Oh my god, I just remembered, it’s Purim. Seriously, already? I feel like it was just Simchas Torah! Boy did that winter go by fast. But the question is, are YOU ready for Purim? Did you choose your costume, buy presents for all the kids on the block, bake your dry, crumbly, never-very-delicious hamantaschen? No? Well COME ON, it starts tomorrow night!! It’s Purim eve, eve! Crap, I totally forgot and now I’ll never find a perfect queen Esther costume this late. And I don’t have time to bake hamantaschen before kickboxing class tonight, maybe I’ll do it while I watch “Better Call Saul”.

Because just when we thought the winter holiday season was over, kids, just when you finally put away the Christmas lights because the first daffodils are blooming… Really, that’s the sign to put them away, when you see the first daffodil, you put away the xmas stuff.
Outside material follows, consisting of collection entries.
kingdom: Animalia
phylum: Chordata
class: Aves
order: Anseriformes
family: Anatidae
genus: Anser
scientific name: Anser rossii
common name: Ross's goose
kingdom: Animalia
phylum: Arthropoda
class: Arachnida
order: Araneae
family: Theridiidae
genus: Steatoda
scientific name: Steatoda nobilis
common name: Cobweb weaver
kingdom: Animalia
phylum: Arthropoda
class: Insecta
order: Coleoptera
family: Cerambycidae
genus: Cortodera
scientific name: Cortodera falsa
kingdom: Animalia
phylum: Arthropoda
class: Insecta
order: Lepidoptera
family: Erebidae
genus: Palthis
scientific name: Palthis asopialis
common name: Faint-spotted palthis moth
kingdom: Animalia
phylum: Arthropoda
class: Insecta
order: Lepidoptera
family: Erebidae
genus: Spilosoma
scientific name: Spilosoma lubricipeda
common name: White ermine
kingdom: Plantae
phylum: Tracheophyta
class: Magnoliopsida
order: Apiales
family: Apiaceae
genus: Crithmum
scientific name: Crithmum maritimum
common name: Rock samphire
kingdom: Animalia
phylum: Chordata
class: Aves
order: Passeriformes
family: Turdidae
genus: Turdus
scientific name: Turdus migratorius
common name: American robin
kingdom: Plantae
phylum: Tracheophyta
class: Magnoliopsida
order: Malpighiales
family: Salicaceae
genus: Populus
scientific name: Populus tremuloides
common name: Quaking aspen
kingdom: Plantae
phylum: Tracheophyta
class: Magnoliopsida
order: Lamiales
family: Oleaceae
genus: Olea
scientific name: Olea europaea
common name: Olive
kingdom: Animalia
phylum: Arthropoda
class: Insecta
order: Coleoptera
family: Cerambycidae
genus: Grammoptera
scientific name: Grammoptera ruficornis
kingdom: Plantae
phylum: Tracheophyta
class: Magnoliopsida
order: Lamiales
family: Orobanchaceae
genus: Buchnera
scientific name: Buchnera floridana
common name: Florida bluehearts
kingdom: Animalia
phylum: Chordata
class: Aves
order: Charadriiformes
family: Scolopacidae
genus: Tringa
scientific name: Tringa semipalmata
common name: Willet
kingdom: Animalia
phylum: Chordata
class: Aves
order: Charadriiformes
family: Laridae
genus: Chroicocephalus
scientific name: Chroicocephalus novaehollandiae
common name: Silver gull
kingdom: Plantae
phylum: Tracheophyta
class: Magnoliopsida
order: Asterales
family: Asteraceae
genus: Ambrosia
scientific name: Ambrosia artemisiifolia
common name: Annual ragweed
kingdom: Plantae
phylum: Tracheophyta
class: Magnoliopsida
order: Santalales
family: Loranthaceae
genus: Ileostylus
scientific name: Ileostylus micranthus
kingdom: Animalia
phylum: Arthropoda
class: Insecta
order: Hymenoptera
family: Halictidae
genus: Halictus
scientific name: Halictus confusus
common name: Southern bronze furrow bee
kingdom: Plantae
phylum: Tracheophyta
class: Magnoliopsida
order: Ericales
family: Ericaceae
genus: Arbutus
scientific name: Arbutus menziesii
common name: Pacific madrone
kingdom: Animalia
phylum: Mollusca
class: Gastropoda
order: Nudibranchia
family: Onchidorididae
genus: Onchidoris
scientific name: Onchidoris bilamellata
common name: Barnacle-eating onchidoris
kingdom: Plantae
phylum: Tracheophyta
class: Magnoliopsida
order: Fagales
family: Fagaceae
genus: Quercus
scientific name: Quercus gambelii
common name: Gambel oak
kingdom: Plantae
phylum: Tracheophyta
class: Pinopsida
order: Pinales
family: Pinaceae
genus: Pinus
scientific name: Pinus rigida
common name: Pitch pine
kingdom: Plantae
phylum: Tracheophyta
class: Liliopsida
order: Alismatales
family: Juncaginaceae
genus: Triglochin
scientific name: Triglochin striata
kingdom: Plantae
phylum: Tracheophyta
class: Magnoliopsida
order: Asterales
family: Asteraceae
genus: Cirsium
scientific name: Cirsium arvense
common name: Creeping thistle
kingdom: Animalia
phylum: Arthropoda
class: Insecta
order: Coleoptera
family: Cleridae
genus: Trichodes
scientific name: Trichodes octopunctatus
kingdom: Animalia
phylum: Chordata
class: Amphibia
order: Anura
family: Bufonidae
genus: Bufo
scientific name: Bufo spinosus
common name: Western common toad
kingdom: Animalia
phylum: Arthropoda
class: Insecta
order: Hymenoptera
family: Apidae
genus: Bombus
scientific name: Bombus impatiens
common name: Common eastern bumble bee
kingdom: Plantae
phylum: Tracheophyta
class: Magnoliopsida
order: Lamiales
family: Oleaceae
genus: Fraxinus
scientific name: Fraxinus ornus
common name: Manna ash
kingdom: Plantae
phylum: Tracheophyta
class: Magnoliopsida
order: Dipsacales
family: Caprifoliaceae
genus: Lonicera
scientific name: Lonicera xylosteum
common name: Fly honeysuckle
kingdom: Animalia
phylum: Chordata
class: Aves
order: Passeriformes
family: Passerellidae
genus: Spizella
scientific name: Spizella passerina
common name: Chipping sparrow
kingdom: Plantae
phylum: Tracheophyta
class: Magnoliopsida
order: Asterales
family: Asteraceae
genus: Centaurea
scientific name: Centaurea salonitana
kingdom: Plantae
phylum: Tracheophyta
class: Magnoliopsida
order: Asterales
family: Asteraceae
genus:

Yes, it’s true, it’s in the bible in Ecclesiastes, remember? “To everything there is a season, turn, turn, etc., and a time to every purpose under heaven, and when the first daffodil shall bloometh, thou shalt fill thy Rubbermaid tubs with thy tinsel and animated reindeer?” That first yellow bloom is the heavenly command.

And now, for spring, the holiday season is BACK. I know, Valentine’s Day is now just a fading, disappointed memory. All the unsold clearance valentine’s candy, like the red and pink wrapped Hershey’s kisses, and red valentine’s day marshmallow Peeps have been dumped or fed to beef cattle to fatten ‘em up for grilling season. And the onslaught of pink and yellow and lavender is on in full-force, the Peeps are out in numbers, chocolate bunnies are multiplying like, well, bunnies! And jars of gefilte fish and boxes of matzo are filling the supermarket end-cap shelves, it’s time, spring Holiday Season!

But it all starts with Purim. The Jewish festival celebrating something about a queen named Esther and a bad guy named Haman and some destroyed temple, and some king, and something else…and oh crap, I don’t remember. I tried to look it up but it was more than a paragraph and then I got all distracted by something on BuzzFeed. And during the Purim festivities they tell the story of those guys, Esther and Haman and the rest, and every time they mention the evil Haman, you’re supposed to make a shit-ton of noise and stomp your feet and crank these little noisemakers that they give the kids, to drown out his name. Sort of like protesters at a Trump rally. And then the thugs come along and kill them. History really does repeat itself, doesn’t it?